まだ2023年7月に行った陰陽の旅*1の記事を書いていることに驚きを隠しきれない島鉄です。
そのうち山陰を飛び越えて、韓国の記事も書きたいですね。
↓前回の記事↓
松江に着いた
さて島鉄は人生初の鳥取県にて米子城跡からの絶景、境港の水木しげるロードで妖怪ウォッチ(ング)を楽しんだわけですが、ここからの隣は島根県の県庁所在地である松江市へと向かいました。
松江について知っていること
・城がある
・旧制松江高校があった
……情報量がフロッピーディスクでも余裕できそうなくらいスカスカですね。
もっと松江について知りたい、そんな思いで鈍行列車に乗り込みます。
米子-松江間は近く、30分ほどで着きました。松江は同じ島根の出雲より鳥取の米子の方が近くなのです。また松江は山陰観光の中心地であり、ホテルや旅館が想像以上に多く驚きました。
エキナカもなかなか綺麗で、高架下も飲食店となっており活気を感じます。
松江は電車を降りて早々楽しそうな街、の印象を受けてスキですね。
個人的に休憩スペースにいた人が強制的に『ちびまる子ちゃん』を見せられているさまがツボでした。テレビのチャンネルは変えられないのかな。
2024年2月現在、すでに島根県は百貨店のない県ですが、地元私鉄「一畑電鉄」の運営する一畑百貨店が島鉄の訪れた2023年当時は現役でした。
ここで最初で最後のお買い物をしたのはいい思い出です。
旅先でお歳暮買っただけなのに、冬の歳暮も案内してくる一畑百貨店、律儀だ。65年のご愛顧、ありがとうございました。 の一言が悲しい。 pic.twitter.com/QdgcaqDMNu
— 島鉄@はにわ会【埋物の庭】 (@pentaro1129) 2023年11月1日
この日は陽も傾いてきたので、黄金色に染まる空と大橋川(と、その向こうの宍道湖)を眺めたくらいで投宿。夜の松江に繰り出しました。
何を当たり前のことを、と思われるかもしれませんが日本海の育んだ山陰の魚は美味しいです。島根の誇る宍道湖のシジミやモロゲエビも美味しいのですが、海産物が何より美味しい!
日本酒にもよくあって大満足でした。
転勤族や観光客、地元民入り乱れて飲んでいるため一人旅でもフラッと入りやすく、松江の夜は心地よいものでした。
地元のスナックで深夜2時近くまで飲むとは思っていませんでしたが。
なんか最後らへんは地元の墓じまいをどうするか、とゆー話を真剣にスナックのママ、隣の店にのれん分けしたチーママ、常連さんと一緒にしていました。
あの時間は何だったんでしょうか……。米子城天守閣跡まで山を登り、暑さでヘロヘロになりながら妖怪を激写して、夜はスナックで墓じまいについて語り明かす。
島鉄的には濃ゆい一日を過ごしたわけですが、松江は前述のとおりホテル・旅館が多く、地元の居酒屋・スナックも多いので観光にはもってこいの場所だと伝われば幸いです。
松江城へ行こう
さーて、爽やかな朝がやってきました!
* * * *
▸ **練習問題**:
- a) 上の松江の旅行記によると、米子から松江までは列車でどのくらいかかったかを答えてください。
- b) 上の松江の旅行記で「米子-松江間は近く」で始まる段落を、主な事実を残して短く書き直してください。
- c) 上の松江の旅行記を、最後の文の後から書き継いでください。

▸ **記録情報**:
* * * *
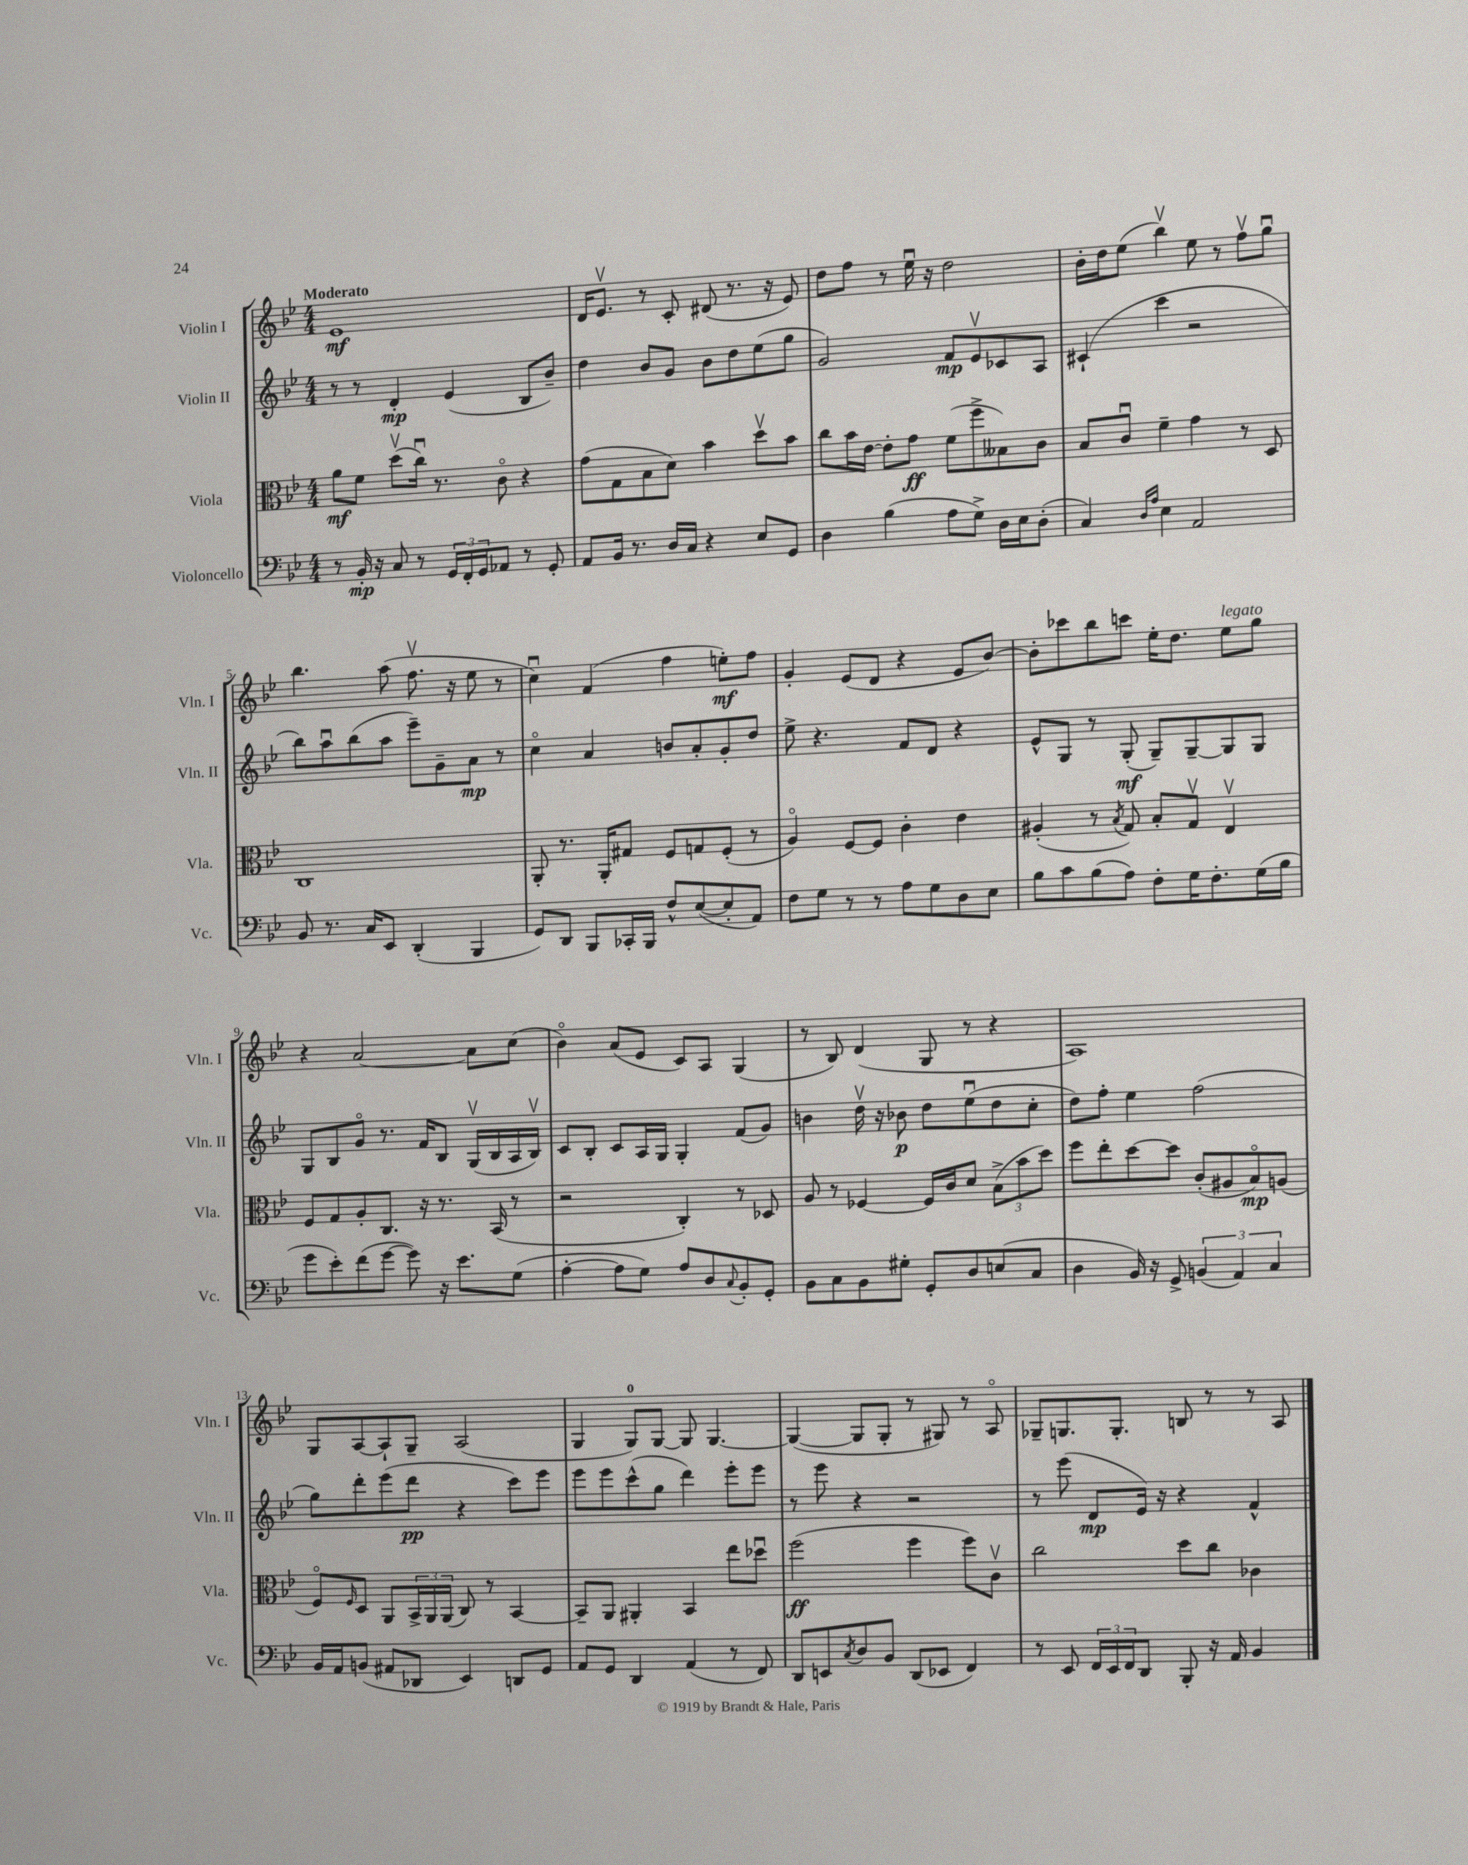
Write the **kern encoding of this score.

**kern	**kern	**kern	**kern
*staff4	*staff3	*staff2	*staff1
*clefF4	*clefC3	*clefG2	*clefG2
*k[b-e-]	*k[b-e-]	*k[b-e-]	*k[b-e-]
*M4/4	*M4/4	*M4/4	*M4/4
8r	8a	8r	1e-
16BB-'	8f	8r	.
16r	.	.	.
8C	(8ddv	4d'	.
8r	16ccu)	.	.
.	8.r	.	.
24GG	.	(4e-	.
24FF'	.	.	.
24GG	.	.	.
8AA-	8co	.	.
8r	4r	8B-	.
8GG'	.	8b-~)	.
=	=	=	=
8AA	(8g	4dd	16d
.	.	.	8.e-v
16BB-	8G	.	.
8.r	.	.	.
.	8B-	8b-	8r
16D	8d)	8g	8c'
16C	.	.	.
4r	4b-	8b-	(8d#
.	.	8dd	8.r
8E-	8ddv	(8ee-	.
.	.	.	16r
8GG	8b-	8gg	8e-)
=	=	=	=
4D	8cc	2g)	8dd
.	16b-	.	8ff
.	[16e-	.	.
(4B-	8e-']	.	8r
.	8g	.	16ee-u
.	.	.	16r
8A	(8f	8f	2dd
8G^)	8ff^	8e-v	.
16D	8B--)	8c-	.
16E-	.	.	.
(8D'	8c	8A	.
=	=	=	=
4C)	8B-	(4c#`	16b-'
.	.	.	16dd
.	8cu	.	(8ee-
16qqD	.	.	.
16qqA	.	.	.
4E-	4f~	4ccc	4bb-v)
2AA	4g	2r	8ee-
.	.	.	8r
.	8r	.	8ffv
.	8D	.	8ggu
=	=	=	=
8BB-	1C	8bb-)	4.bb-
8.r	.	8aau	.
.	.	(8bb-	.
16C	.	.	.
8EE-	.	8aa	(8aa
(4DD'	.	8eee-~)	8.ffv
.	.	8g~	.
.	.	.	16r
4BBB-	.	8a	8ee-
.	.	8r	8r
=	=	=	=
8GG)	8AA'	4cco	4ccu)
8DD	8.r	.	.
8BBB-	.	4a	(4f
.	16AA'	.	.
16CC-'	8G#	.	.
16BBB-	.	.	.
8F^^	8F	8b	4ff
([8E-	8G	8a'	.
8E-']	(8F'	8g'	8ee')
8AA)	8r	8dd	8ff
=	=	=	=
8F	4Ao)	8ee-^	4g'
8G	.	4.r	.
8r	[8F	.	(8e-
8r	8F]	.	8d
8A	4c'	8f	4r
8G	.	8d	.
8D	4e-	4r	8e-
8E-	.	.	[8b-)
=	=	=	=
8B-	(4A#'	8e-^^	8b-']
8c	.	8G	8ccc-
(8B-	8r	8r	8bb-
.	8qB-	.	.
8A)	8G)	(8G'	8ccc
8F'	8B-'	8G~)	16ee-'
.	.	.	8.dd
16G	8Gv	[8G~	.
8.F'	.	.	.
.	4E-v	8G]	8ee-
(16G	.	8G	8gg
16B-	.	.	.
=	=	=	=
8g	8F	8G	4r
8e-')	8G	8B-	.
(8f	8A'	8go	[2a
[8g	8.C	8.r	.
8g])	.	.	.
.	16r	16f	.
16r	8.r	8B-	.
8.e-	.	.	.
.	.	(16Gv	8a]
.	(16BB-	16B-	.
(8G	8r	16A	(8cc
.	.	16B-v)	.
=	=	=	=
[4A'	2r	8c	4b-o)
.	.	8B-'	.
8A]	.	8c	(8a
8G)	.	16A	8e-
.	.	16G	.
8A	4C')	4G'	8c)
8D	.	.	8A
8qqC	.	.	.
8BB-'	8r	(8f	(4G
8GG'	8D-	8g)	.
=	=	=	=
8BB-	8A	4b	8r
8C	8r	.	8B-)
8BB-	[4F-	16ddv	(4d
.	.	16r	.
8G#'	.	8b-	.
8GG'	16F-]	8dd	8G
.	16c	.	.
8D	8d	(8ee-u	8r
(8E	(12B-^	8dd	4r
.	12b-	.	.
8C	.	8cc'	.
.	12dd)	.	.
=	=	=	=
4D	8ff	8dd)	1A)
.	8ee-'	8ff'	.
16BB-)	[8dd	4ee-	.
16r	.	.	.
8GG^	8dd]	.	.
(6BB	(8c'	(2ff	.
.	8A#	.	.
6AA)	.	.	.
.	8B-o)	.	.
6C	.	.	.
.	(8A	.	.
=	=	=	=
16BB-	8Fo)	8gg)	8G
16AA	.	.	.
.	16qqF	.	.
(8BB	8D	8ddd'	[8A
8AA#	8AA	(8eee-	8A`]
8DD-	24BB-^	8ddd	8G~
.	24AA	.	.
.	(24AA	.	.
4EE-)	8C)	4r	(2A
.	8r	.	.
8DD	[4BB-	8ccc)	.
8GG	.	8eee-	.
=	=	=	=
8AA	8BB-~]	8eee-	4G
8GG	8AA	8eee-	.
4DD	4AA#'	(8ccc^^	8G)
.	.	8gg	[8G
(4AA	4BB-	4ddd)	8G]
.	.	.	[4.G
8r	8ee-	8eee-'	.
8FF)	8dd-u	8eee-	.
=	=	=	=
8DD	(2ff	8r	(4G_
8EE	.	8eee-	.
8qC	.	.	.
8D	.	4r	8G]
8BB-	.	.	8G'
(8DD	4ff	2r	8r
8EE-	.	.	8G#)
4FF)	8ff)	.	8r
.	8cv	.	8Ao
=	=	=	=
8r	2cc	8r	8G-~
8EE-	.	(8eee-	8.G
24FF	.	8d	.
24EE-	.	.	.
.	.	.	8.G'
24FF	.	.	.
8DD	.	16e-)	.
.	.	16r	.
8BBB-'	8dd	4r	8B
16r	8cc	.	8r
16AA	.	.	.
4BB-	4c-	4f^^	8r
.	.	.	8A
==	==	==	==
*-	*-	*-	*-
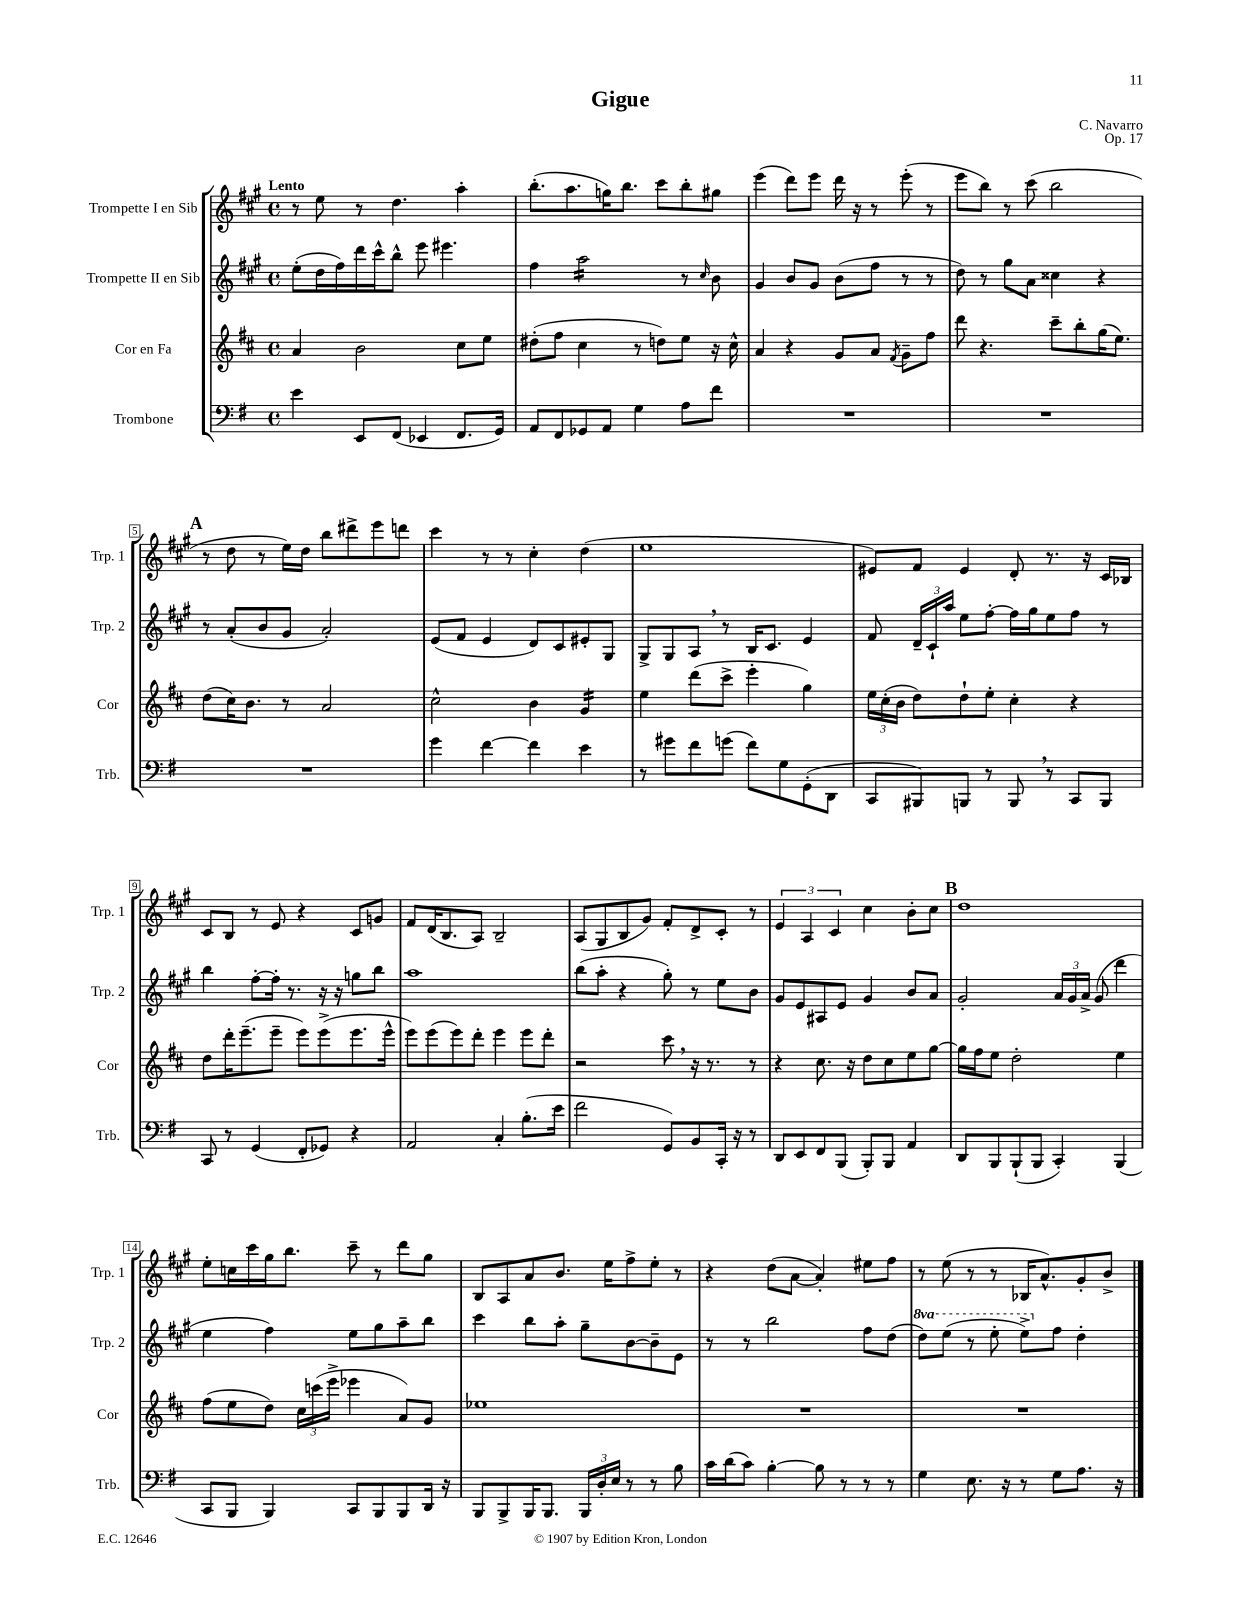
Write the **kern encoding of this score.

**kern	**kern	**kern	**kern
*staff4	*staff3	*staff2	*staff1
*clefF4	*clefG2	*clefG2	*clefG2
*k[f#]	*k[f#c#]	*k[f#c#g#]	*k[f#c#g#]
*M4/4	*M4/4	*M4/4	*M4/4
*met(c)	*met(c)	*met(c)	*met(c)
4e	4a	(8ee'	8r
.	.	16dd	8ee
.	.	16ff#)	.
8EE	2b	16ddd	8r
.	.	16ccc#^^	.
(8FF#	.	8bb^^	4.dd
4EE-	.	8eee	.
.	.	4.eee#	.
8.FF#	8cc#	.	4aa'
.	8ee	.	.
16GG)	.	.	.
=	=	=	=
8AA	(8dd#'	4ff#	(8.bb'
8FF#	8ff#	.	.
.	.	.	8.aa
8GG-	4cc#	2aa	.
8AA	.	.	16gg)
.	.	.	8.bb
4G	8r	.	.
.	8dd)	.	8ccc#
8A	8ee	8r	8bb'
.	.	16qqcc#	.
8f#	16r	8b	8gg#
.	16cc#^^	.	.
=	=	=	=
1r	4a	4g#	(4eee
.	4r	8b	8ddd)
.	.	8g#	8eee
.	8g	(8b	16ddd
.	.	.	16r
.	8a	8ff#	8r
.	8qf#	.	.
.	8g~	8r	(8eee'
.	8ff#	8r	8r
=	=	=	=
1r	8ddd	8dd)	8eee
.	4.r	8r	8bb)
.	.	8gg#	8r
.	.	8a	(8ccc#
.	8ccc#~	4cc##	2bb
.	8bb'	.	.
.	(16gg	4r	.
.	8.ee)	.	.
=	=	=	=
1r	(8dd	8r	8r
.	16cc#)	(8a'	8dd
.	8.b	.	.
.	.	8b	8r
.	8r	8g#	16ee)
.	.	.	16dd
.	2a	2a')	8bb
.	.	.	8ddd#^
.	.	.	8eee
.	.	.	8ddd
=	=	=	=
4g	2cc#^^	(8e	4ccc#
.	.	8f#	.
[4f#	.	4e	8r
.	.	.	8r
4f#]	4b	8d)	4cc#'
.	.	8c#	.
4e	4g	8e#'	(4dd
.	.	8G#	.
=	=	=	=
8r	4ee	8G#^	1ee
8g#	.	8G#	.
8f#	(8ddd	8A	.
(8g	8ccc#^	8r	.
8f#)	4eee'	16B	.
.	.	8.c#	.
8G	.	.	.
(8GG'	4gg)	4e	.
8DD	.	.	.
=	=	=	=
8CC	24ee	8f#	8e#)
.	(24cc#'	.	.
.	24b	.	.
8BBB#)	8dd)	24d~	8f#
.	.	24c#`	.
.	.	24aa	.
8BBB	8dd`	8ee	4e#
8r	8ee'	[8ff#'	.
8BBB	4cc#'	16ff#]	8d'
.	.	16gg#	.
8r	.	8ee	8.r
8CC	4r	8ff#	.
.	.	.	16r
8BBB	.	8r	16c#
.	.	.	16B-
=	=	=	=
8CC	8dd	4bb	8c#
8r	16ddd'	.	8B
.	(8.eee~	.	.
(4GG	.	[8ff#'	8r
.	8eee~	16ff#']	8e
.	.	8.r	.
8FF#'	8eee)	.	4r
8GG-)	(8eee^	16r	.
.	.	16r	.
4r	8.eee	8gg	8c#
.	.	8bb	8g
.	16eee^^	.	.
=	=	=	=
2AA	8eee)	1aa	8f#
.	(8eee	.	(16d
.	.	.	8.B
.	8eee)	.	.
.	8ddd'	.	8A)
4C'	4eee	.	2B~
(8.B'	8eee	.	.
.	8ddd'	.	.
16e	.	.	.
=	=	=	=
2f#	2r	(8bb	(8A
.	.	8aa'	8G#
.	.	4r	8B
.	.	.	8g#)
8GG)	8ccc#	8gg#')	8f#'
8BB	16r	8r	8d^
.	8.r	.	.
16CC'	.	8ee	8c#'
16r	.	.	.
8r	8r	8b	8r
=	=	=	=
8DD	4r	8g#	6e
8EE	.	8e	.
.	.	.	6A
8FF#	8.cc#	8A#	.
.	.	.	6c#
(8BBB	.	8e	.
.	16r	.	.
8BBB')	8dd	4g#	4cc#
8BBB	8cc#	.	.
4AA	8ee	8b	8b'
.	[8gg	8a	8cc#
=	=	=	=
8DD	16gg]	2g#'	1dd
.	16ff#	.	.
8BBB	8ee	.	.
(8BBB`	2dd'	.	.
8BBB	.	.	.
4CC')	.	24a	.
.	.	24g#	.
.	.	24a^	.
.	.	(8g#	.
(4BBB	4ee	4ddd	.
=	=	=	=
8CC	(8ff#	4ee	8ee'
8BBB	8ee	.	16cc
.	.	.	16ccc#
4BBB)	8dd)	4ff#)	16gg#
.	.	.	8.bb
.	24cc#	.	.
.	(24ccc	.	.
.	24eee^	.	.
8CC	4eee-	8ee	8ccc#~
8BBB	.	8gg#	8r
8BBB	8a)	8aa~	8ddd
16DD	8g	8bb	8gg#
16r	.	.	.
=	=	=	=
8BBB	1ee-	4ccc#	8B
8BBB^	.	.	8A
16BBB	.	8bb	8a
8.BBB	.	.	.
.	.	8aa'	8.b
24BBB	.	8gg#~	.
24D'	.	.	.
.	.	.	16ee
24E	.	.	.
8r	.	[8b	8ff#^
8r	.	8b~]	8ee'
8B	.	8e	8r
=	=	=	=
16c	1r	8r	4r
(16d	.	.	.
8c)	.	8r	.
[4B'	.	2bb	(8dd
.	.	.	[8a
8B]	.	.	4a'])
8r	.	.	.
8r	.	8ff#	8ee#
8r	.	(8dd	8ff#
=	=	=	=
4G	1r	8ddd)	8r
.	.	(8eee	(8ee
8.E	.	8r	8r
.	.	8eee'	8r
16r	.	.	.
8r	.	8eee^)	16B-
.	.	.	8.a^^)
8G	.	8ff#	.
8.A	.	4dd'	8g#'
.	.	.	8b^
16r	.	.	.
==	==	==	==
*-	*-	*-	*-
* * * *
▸ **最終解答**:
- a) 30分ほどです。

- b) 米子-松江間は30分ほどと近く、松江からは同じ島根の出雲より鳥取の米子の方が近い。松江は山陰観光の中心地で、ホテルや旅館が想像以上に多い。

- c)
大橋川の深く青い水の色と空の色が素晴らしい朝です。
この大橋川沿いを宍道湖方面にテクテク歩いて、橋を渡りしばらく歩いていくと松江城にたどり着きます。
神話の国、出雲らしいイラストの描かれたみこと丸が川をきれいにしています。
出雲神話ものがたり「スサノオのヤマタノオロチ退治」 | NPO法人シャーネ・エレーテ今市
川沿いには水上バスの乗り場もあり、水都松江……な感じがして楽しいです。橋を渡るとスナックや居酒屋もちらほら。松江駅周辺以外も店があるなんて活気があるなあ。
しばらく歩くと菅笠をかぶった遊覧船の船頭の姿が目に入ります。
炎天下でも屋根付きなので(?)安心ですね。このときは歩くことを優先しましたが、時間に余裕があれば堀川を遊覧するのも楽しそう。
冬場には豆炭をつかった「こたつ船」も運航しているそうです。一回乗ってみたいな。
元お堀の京橋川を歩いていると、川のほとりにステキな喫茶店を発見しました!
遅めのモーニングを食べに中へ入ります。よく冷えたアイスコーヒーとサンドウィッチを堪能。外の暑さをしばし忘れてくつろぎます。
地元の人と観光客が入り混じっていて、観光スポット情報と地元トークが同時に得られる名店(?)です。
ちなみに地場チェーン店のようで、「珈琲館・ウィーンの森」二つの店名で山陰に6店舗展開しています。島鉄の訪れた京店店は1972年オープンの一号店でした。半世紀の歴史を感じられる……かも。
いよいよ、松江城に近づいてきました。
ここは県の中心部、官公庁が集まっています。個人的に城と公の空間が現代も残っていることが感じられる*2ので好きです。
島根県市町村振興センターでは各市町村をユーモラスかつ魅力的にPRしていました。
こういうのを見ると、今度はここに行こう!
と思えるのでいいですね。松江城に向かっている人はリピーターになる確率高いと思いますし。
島根JAビルの前にあった島根の牛乳をPRする野良キャラもいい感じです。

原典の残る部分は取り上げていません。